> Problems to work on
(a) In the render test results, by how much do output pixel values differ in the partially shadowed areas of the "cornell.pov" scene?
(b) Extend the render test results, starting after their last sentence.

> Source
>>

Exhaustive test results are as follows:

- Most scenes I tested show a perfect match between file output of consecutive
renders, or sparse stray pixels typically differing by 1/255. Occasionally,
individual pixels differ by as much as 2/255. There is no clear structure to
the occurence of these differences, making analysis difficult. The absence of
banded structures indicate that sample placement is a perfect match, and
current assumption is that the differences are caused by rounding effects in
conjunction with different ordering of samples in the sample cache. Given the
small order of magnitude, these differences are probably not enough of an issue
to really bother about them.

- Some Low-quality scenes show areas of uniform difference of 1/255, with a
structure indicating that sample placement may not be matching perfectly, for
yet unexplained reason. However, this is only a guess, and the structure may
have other causes; given that these differences are of minor order of magnitude
as well, and only occur in low-quality shots, they don't seem worth bothering
about either.

However, three scenes deverse special mention:

- In the "balcony.pov" and "cornell.pov" scenes, output file pixel values differ
by up to 80/255 and 16/255, respectively, in the partially shadowed areas; there
is reason to assume that these differences are due to jittered area lights in
both cases. In fully shadowed or unshadowed areas, only individual stray pixels
of 1/255 difference could be observed.

<<

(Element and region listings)
>>

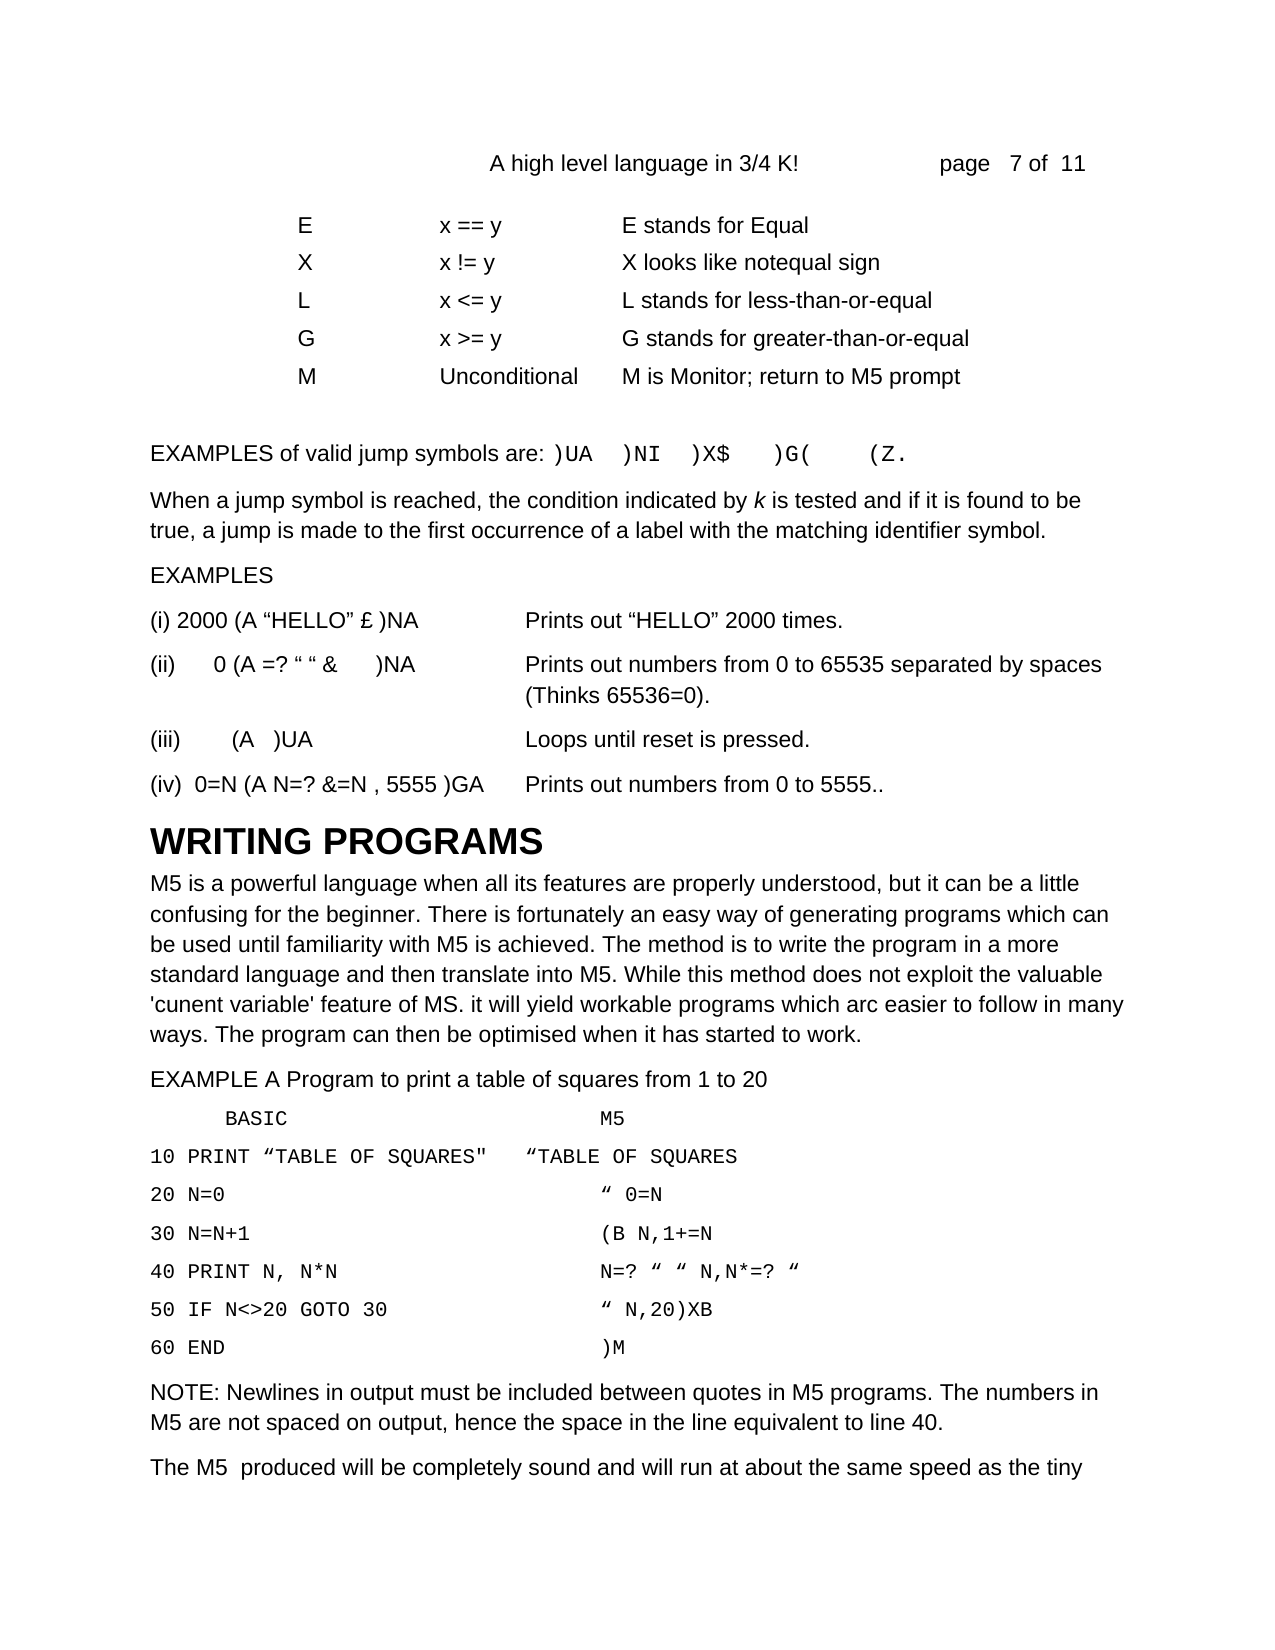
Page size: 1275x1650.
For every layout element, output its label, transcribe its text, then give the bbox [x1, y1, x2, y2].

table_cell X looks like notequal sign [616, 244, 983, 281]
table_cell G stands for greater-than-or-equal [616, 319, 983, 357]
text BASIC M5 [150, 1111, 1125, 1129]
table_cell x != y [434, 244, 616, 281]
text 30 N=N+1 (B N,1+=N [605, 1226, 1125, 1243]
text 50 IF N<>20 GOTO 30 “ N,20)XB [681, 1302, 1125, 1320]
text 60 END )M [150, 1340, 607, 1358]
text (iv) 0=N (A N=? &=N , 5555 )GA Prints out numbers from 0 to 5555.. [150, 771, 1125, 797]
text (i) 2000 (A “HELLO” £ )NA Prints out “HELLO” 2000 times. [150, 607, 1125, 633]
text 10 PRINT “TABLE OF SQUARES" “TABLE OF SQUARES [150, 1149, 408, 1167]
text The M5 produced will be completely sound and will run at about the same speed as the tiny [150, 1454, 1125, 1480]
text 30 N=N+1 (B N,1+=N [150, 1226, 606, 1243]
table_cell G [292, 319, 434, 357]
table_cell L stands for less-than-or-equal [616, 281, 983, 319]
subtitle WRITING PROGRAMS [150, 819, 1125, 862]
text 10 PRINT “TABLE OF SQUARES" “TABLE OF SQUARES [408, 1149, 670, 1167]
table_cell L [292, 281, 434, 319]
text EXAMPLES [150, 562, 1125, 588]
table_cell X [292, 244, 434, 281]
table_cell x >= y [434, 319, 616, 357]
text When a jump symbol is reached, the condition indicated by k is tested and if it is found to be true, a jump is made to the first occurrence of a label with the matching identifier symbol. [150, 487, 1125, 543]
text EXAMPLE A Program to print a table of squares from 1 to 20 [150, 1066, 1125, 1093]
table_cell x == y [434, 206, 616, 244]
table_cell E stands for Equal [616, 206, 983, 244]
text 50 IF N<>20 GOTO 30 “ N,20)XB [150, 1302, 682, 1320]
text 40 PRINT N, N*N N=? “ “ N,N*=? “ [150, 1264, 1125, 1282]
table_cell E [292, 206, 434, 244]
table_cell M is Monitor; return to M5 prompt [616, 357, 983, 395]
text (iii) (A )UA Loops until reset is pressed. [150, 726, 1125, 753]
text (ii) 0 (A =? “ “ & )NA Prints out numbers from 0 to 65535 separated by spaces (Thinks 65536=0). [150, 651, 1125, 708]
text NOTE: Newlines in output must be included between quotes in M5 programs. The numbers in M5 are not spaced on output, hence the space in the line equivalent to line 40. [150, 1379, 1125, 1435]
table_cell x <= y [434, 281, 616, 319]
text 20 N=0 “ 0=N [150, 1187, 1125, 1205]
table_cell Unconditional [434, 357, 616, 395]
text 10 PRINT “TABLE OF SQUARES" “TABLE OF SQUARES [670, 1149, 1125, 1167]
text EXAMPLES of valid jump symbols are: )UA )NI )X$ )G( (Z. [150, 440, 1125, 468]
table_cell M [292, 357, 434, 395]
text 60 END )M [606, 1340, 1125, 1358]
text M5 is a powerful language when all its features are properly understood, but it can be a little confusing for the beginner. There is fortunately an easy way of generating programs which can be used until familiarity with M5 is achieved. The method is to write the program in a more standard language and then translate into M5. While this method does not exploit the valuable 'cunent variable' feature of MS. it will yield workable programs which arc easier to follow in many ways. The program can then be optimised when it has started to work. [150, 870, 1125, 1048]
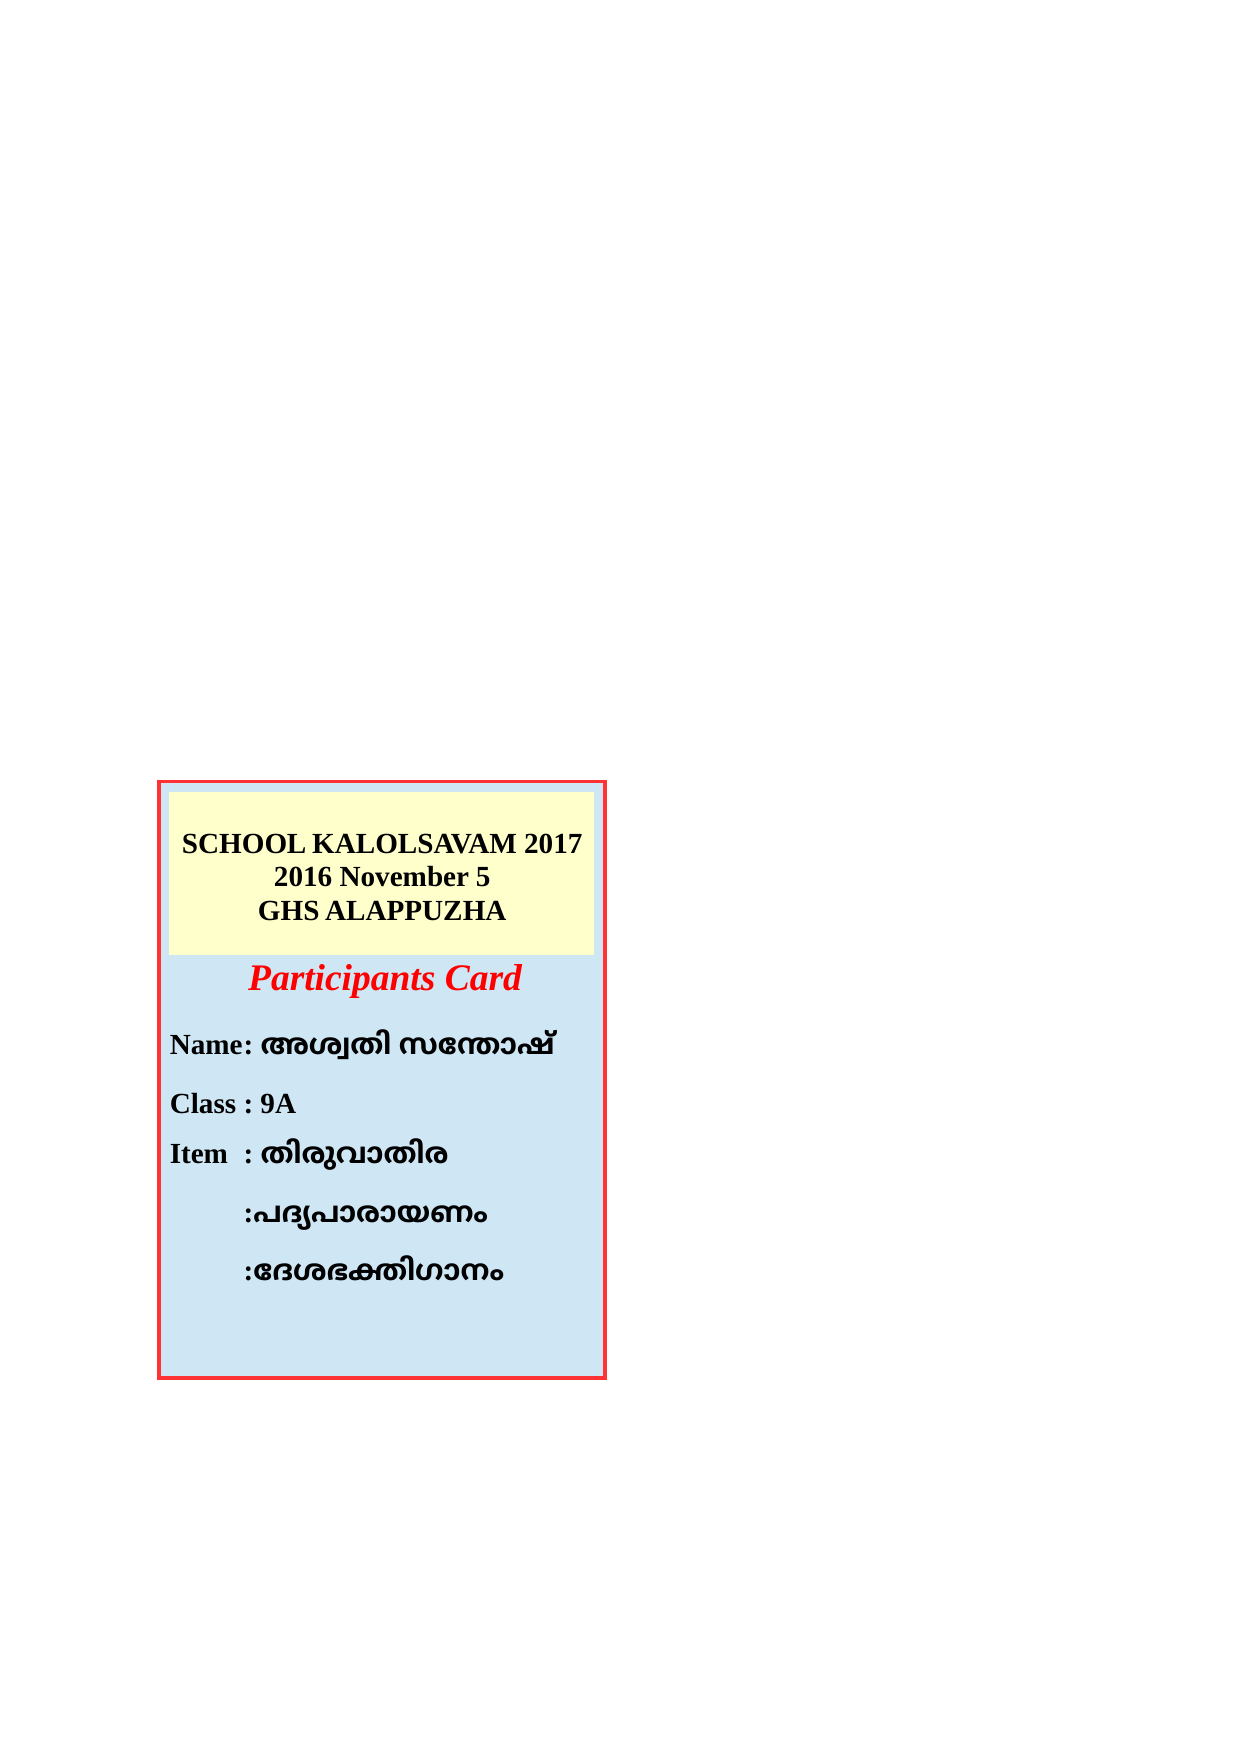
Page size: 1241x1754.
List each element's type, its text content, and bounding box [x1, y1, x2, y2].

<<
>>

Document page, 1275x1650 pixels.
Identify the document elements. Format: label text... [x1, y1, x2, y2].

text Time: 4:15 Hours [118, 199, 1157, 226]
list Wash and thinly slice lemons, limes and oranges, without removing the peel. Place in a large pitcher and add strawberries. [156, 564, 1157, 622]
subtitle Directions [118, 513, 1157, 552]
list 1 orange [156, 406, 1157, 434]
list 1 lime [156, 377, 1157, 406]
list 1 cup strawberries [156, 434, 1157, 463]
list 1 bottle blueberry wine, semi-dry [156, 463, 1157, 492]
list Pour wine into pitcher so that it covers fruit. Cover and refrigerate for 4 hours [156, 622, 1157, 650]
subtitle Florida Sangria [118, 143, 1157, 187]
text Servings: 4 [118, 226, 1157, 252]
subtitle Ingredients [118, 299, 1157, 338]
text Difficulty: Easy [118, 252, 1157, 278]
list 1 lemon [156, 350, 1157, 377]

<<

> Answers in order
(a) Up to 16/255.

(b)
- In my almost-closed-door scene, pixel values differ by up to 21/255 (the
maximum differences being in the bright corner of the room, which is an
artifact). The differences show as grainy splotches, indicating both slight
differences in the brightness of individual samples, but at the same time a
perfect match in their placement. Again, these differences could be caused by
rounding effect differences, due to variations in the ordering of samples in
the sample cache. The comparatively high order of magnitude may be due to the
exceptionally bright illumination used for the shot.

- The "balcony.pov" scene could not be compared yet, because in one of the two
runs it once again crashed with a segfault (at address 0x00000000 this time).

Rendering time increases by close to 40% in a single case, but mostly stays
within an added 10%-20%. Measured over my whole batch of test scenes, "wall
clock" time increases by 10.8%. Only a small portion of this increase is due to
idle cores; in fact, CPU time increases by 10.5% as well.

As I can well imagine that some people might prefer speed over reproducability,
I suggest adding a special command line parameter to switch on or off any
mechanisms that improve reproducability at the cost of speed.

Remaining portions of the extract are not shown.